Each year in the United States, thousands of preschool children are suspended or expelled from their early childhood care and education programs. In the last several years, as attention has grown on this issue, states and local communities have responded, but still over half of the states either explicitly allow expulsion or pass it to the local level.
ICS is proud to release two briefs addressing the scope and importance of addressing preschool suspension and expulsion.
In Preschool Suspension and Expulsion: Defining the Issues, ICS Senior Fellow and Clemson Professor Emerita Dee Stegelin summarizes the state of the field, including how exclusionary discipline practices impact children, families, and communities, as well as an overview of current policies and initiatives to reduce the use of these practices. This brief concludes with a discussion of what is next for the field in targeting this need, and resources for practitioners.

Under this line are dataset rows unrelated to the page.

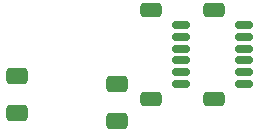
<source format=gbr>
%TF.GenerationSoftware,KiCad,Pcbnew,7.0.5*%
%TF.CreationDate,2024-01-26T22:20:05-05:00*%
%TF.ProjectId,LORA,4c4f5241-2e6b-4696-9361-645f70636258,rev?*%
%TF.SameCoordinates,Original*%
%TF.FileFunction,Paste,Bot*%
%TF.FilePolarity,Positive*%
%FSLAX46Y46*%
G04 Gerber Fmt 4.6, Leading zero omitted, Abs format (unit mm)*
G04 Created by KiCad (PCBNEW 7.0.5) date 2024-01-26 22:20:05*
%MOMM*%
%LPD*%
G01*
G04 APERTURE LIST*
G04 Aperture macros list*
%AMRoundRect*
0 Rectangle with rounded corners*
0 $1 Rounding radius*
0 $2 $3 $4 $5 $6 $7 $8 $9 X,Y pos of 4 corners*
0 Add a 4 corners polygon primitive as box body*
4,1,4,$2,$3,$4,$5,$6,$7,$8,$9,$2,$3,0*
0 Add four circle primitives for the rounded corners*
1,1,$1+$1,$2,$3*
1,1,$1+$1,$4,$5*
1,1,$1+$1,$6,$7*
1,1,$1+$1,$8,$9*
0 Add four rect primitives between the rounded corners*
20,1,$1+$1,$2,$3,$4,$5,0*
20,1,$1+$1,$4,$5,$6,$7,0*
20,1,$1+$1,$6,$7,$8,$9,0*
20,1,$1+$1,$8,$9,$2,$3,0*%
G04 Aperture macros list end*
%ADD10RoundRect,0.150000X-0.625000X0.150000X-0.625000X-0.150000X0.625000X-0.150000X0.625000X0.150000X0*%
%ADD11RoundRect,0.250000X-0.650000X0.350000X-0.650000X-0.350000X0.650000X-0.350000X0.650000X0.350000X0*%
%ADD12RoundRect,0.250000X-0.650000X0.412500X-0.650000X-0.412500X0.650000X-0.412500X0.650000X0.412500X0*%
G04 APERTURE END LIST*
D10*
%TO.C,J3*%
X157535000Y-97548621D03*
X157535000Y-98548621D03*
X157535000Y-99548621D03*
X157535000Y-100548621D03*
X157535000Y-101548621D03*
X157535000Y-102548621D03*
D11*
X155010000Y-103848621D03*
X155010000Y-96248621D03*
%TD*%
D12*
%TO.C,C1*%
X143610000Y-101836121D03*
X143610000Y-104961121D03*
%TD*%
D10*
%TO.C,J4*%
X162860000Y-97548621D03*
X162860000Y-98548621D03*
X162860000Y-99548621D03*
X162860000Y-100548621D03*
X162860000Y-101548621D03*
X162860000Y-102548621D03*
D11*
X160335000Y-103848621D03*
X160335000Y-96248621D03*
%TD*%
D12*
%TO.C,C2*%
X152110000Y-102548621D03*
X152110000Y-105673621D03*
%TD*%
M02*

</source>
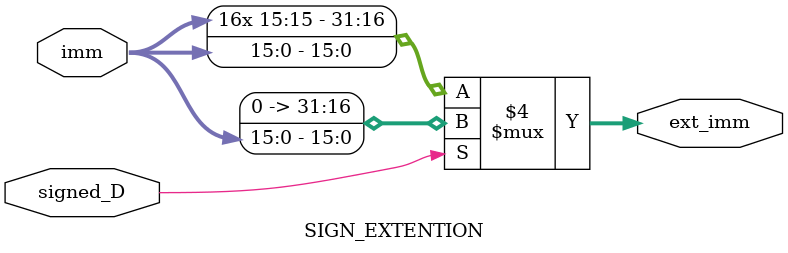
<source format=v>
module SIGN_EXTENTION (
    input wire [15:0] imm,  // 16-bit immediate value
	 input wire signed_D,
    output reg [31:0] ext_imm  // 32-bit sign-extended immediate value
);

   always @* begin
      if (~signed_D) // If the sign bit is 0, it's positive
          ext_imm = {{16{imm[15]}}, imm}; // Extend with 16 zeros
      else // If the sign bit is 1, it's negative
          ext_imm = {16'b0, imm}; // Extend with 16 ones
   end
endmodule

</source>
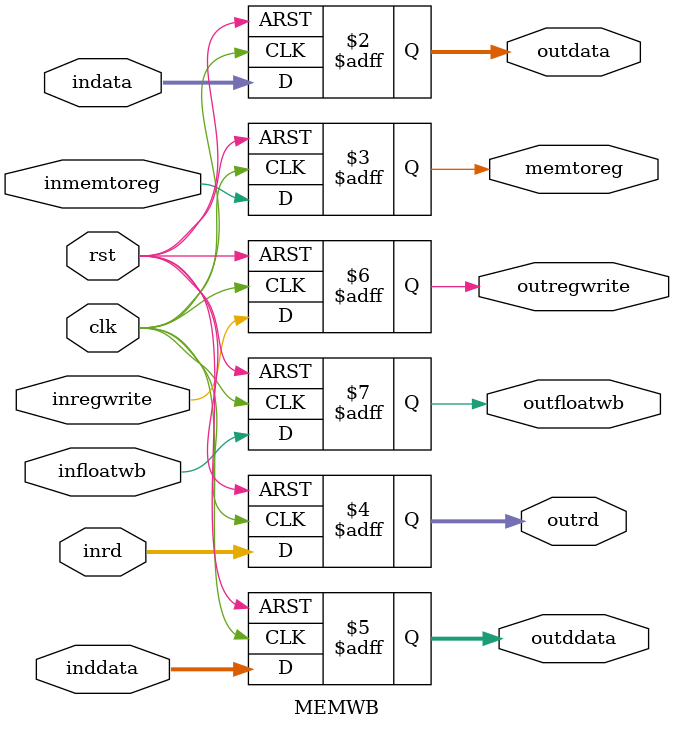
<source format=sv>
module MEMWB(
	input clk,
	input rst,
	input [31:0] indata,
	input inmemtoreg,
	input [4:0] inrd,
	input [31:0] inddata,
	input inregwrite,
	input infloatwb,
	output logic [31:0] outdata,
	output logic memtoreg,
	output logic [4:0] outrd,
	output logic [31:0] outddata,
	output logic outregwrite,
	output logic outfloatwb
);

	always_ff@(posedge clk or posedge rst)begin
		if(rst)begin
			outdata <= 32'd0;
			memtoreg <= 1'd0;
			outrd <= 5'd0;
			outddata <= 32'd0;
			outregwrite <= 1'b0;
			outfloatwb <= 1'b0;
		end else begin
			outdata <= indata;
			memtoreg <= inmemtoreg;
			outrd <= inrd;
			outddata <= inddata;
			outregwrite <= inregwrite;
			outfloatwb <= infloatwb;
		end
	end

endmodule

</source>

Exploring the prevalence of suspension and expulsion practices in child care settings in South Carolina, a new research study from Heather Smith Googe of the University of South Carolina and Herman Knopf of the University of Florida, reports on the prevalence of suspension and expulsion amongst licensed and registered child care providers in South Carolina. This first-of-its-kind research in the state reports on differences between setting types as well as age of the child. Understanding the scope of the issue in South Carolina is the first step to helping early childhood providers move towards more inclusive methods of addressing challenging behaviors.